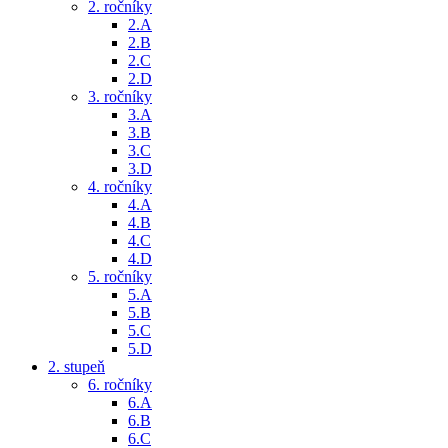
2. ročníky
2.A
2.B
2.C
2.D
3. ročníky
3.A
3.B
3.C
3.D
4. ročníky
4.A
4.B
4.C
4.D
5. ročníky
5.A
5.B
5.C
5.D
2. stupeň
6. ročníky
6.A
6.B
6.C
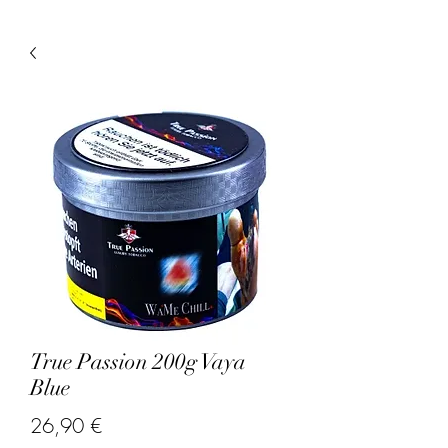
True Passion 200g Vaya
Blue
Prix
26,90 €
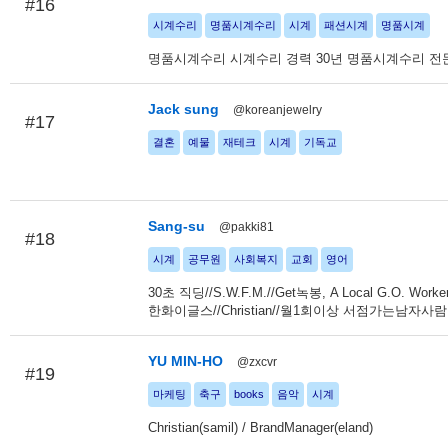
#16
시계수리
명품시계수리
시계
패션시계
명품시계
명품시계수리 시계수리 경력 30년 명품시계수리 전
Jack sung
@koreanjewelry
#17
결혼
예물
재테크
시계
기독교
Sang-su
@pakki81
#18
시계
공무원
사회복지
교회
영어
30초 직딩//S.W.F.M.//Get녹봉, A Local G.O. Work
한화이글스//Christian//월1회이상 서점가는남자사람
YU MIN-HO
@zxcvr
#19
마케팅
축구
books
음악
시계
Christian(samil) / BrandManager(eland)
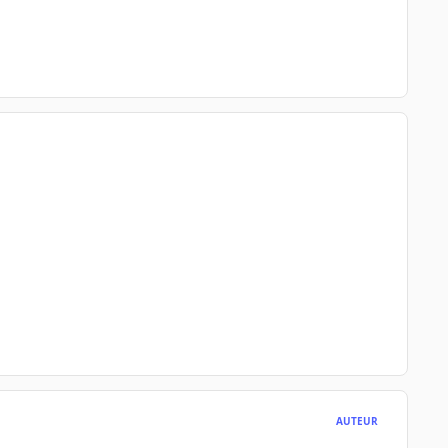
AUTEUR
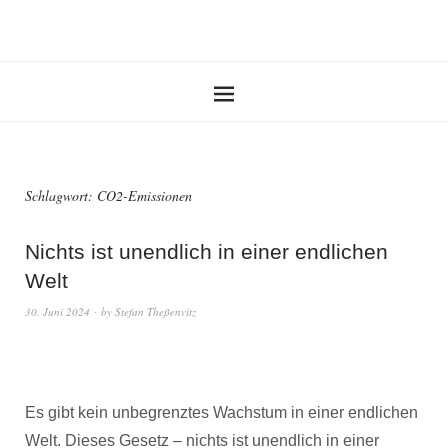
Schlagwort:
CO2-Emissionen
Nichts ist unendlich in einer endlichen
Welt
30. Juni 2024
by
Stefan Theßenvitz
Es gibt kein unbegrenztes Wachstum in einer endlichen
Welt. Dieses Gesetz – nichts ist unendlich in einer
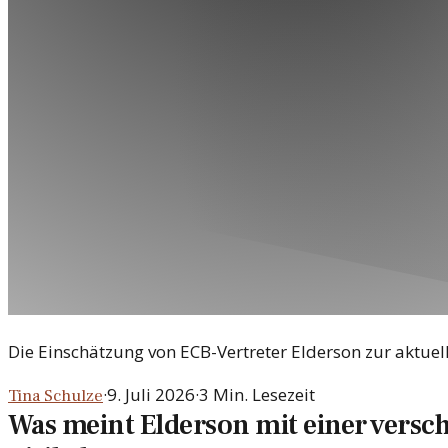
Die Einschätzung von ECB-Vertreter Elderson zur aktuellen
·
9. Juli 2026
·
3
Min. Lesezeit
Tina Schulze
Was meint Elderson mit einer versc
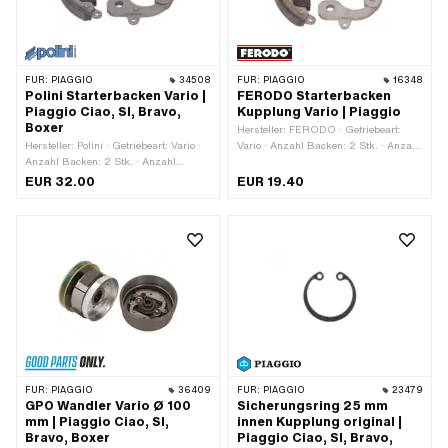
FÜR:
PIAGGIO
34508
FÜR:
PIAGGIO
16348
Polini Starterbacken Vario |
FERODO Starterbacken
Piaggio Ciao, SI, Bravo,
Kupplung Vario | Piaggio
Boxer
Hersteller: FERODO · Getriebeart:
Hersteller: Polini · Getriebeart: Vario ·
Vario · Anzahl Backen: 2 Stk. · Anzahl
Anzahl Backen: 2 Stk. · Anzahl
Federn: 2 Stk.
Federn: 2 Stk. · Anwendungsbereich:
EUR 32.00
EUR 19.40
Racing · Alternative Ausf. der Piaggio
OEM-Nr.: 249816
FÜR:
PIAGGIO
36409
FÜR:
PIAGGIO
23479
GPO Wandler Vario Ø 100
Sicherungsring 25 mm
mm | Piaggio Ciao, SI,
innen Kupplung original |
Bravo, Boxer
Piaggio Ciao, SI, Bravo,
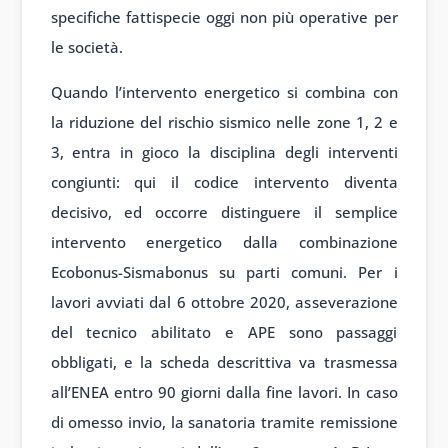
specifiche fattispecie oggi non più operative per
le società.
Quando l’intervento energetico si combina con
la riduzione del rischio sismico nelle zone 1, 2 e
3, entra in gioco la disciplina degli interventi
congiunti: qui il codice intervento diventa
decisivo, ed occorre distinguere il semplice
intervento energetico dalla combinazione
Ecobonus-Sismabonus su parti comuni. Per i
lavori avviati dal 6 ottobre 2020, asseverazione
del tecnico abilitato e APE sono passaggi
obbligati, e la scheda descrittiva va trasmessa
all’ENEA entro 90 giorni dalla fine lavori. In caso
di omesso invio, la sanatoria tramite remissione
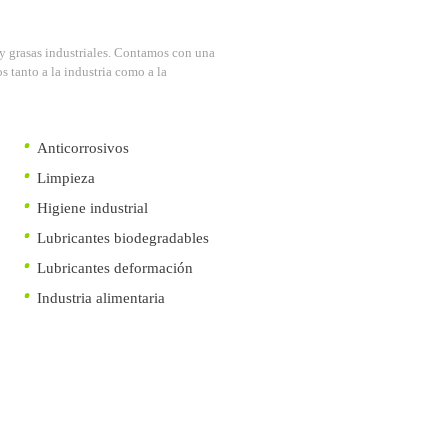
y grasas industriales. Contamos con una
 tanto a la industria como a la
Anticorrosivos
Limpieza
Higiene industrial
Lubricantes biodegradables
Lubricantes deformación
Industria alimentaria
******************************
- _Your goal_: Above are some records. Copy each of their lines that holds the string "Lubricantes".

- _Answer to this exercise_:
Lubricantes biodegradables
Lubricantes deformación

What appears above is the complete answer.